### Problem statement
Transcribe the following records exactly, images excluded.

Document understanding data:
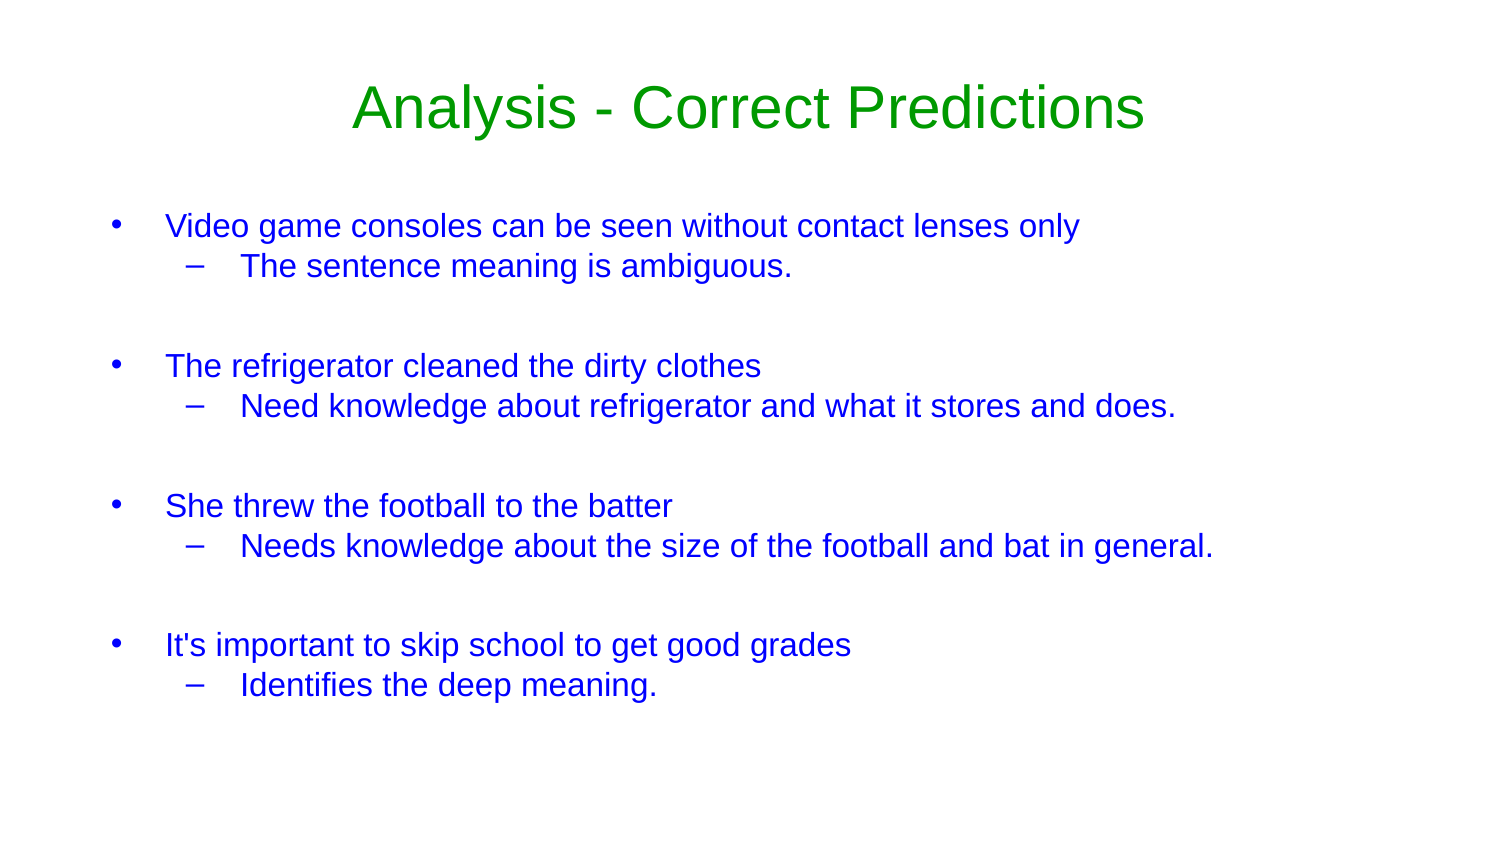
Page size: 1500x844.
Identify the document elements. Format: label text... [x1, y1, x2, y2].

list Video game consoles can be seen without contact lenses only The sentence meaning is ambiguous. The refrigerator cleaned the dirty clothes Need knowledge about refrigerator and what it stores and does. She threw the football to the batter Needs knowledge about the size of the football and bat in general. It's important to skip school to get good grades Identifies the deep meaning. [75, 196, 1425, 754]
title Analysis - Correct Predictions [75, 33, 1425, 175]
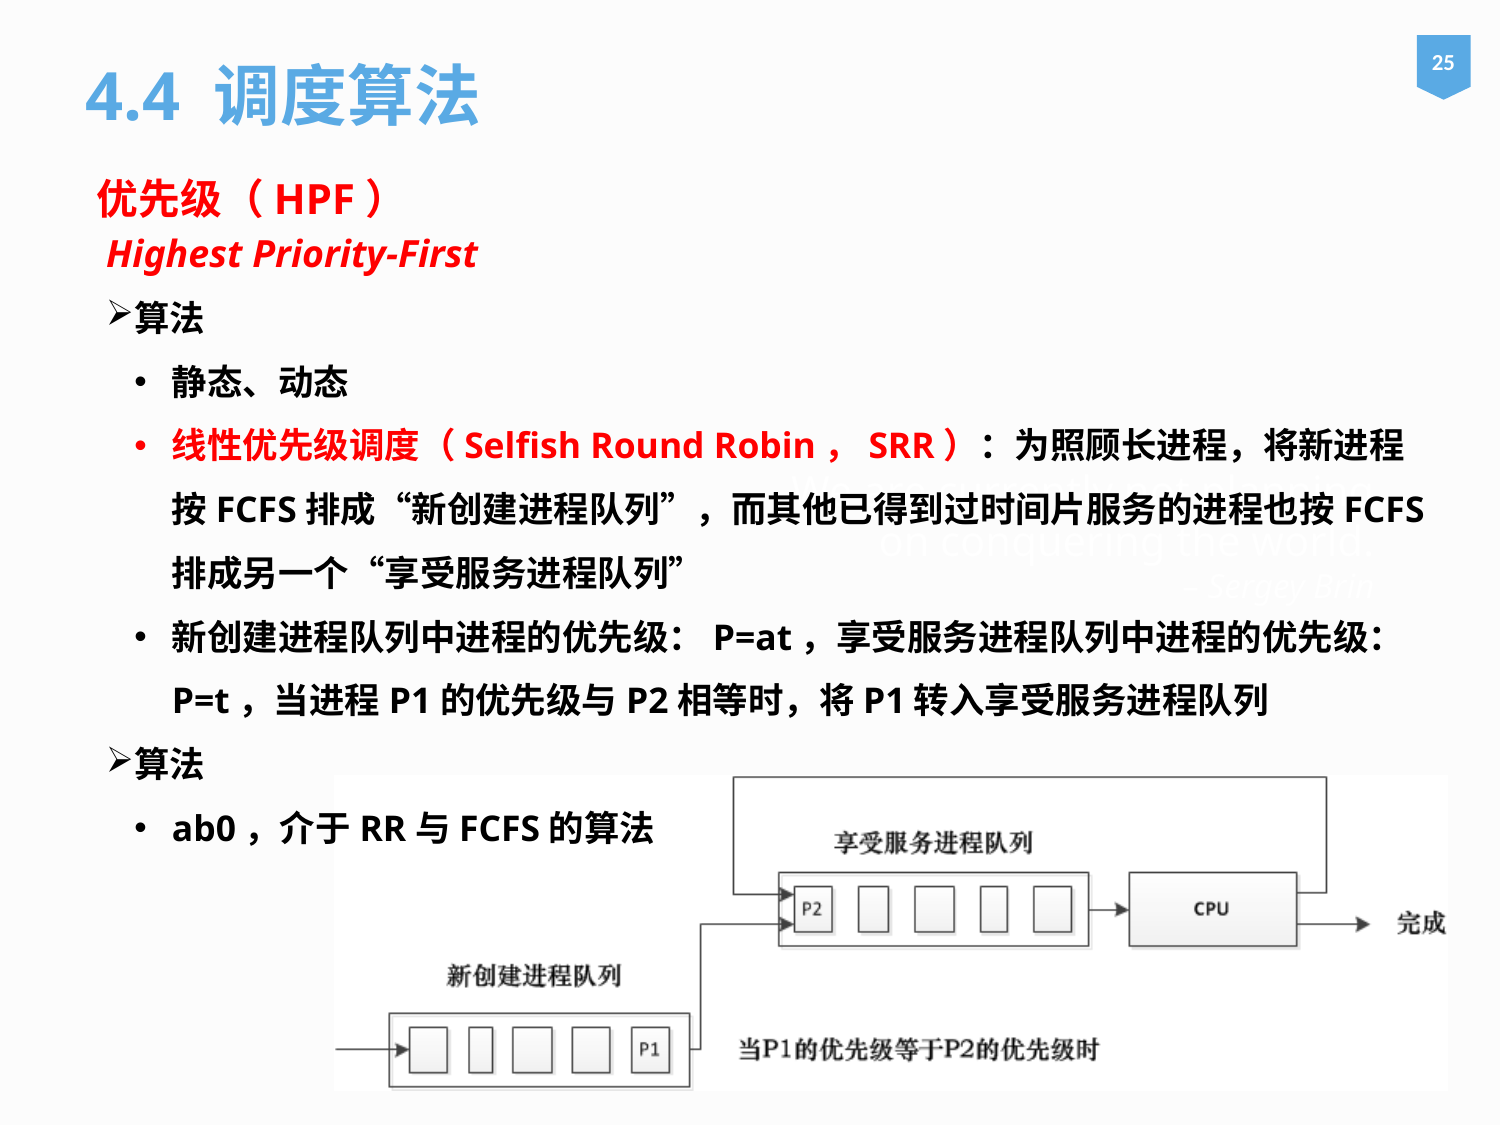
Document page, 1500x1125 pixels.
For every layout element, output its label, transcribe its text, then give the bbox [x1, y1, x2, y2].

### Exercise response
Page size: 1500x844.
Identify the document elements. Format: label text... [x1, y1, x2, y2].

list Video game consoles can be seen without contact lenses only The sentence meaning is ambiguous. The refrigerator cleaned the dirty clothes Need knowledge about refrigerator and what it stores and does. She threw the football to the batter Needs knowledge about the size of the football and bat in general. It's important to skip school to get good grades Identifies the deep meaning. [75, 196, 1425, 754]
title Analysis - Correct Predictions [75, 33, 1425, 175]
Document page, 1500x1125 pixels.
For every layout element, output its label, transcribe its text, then give the bbox [x1, y1, x2, y2].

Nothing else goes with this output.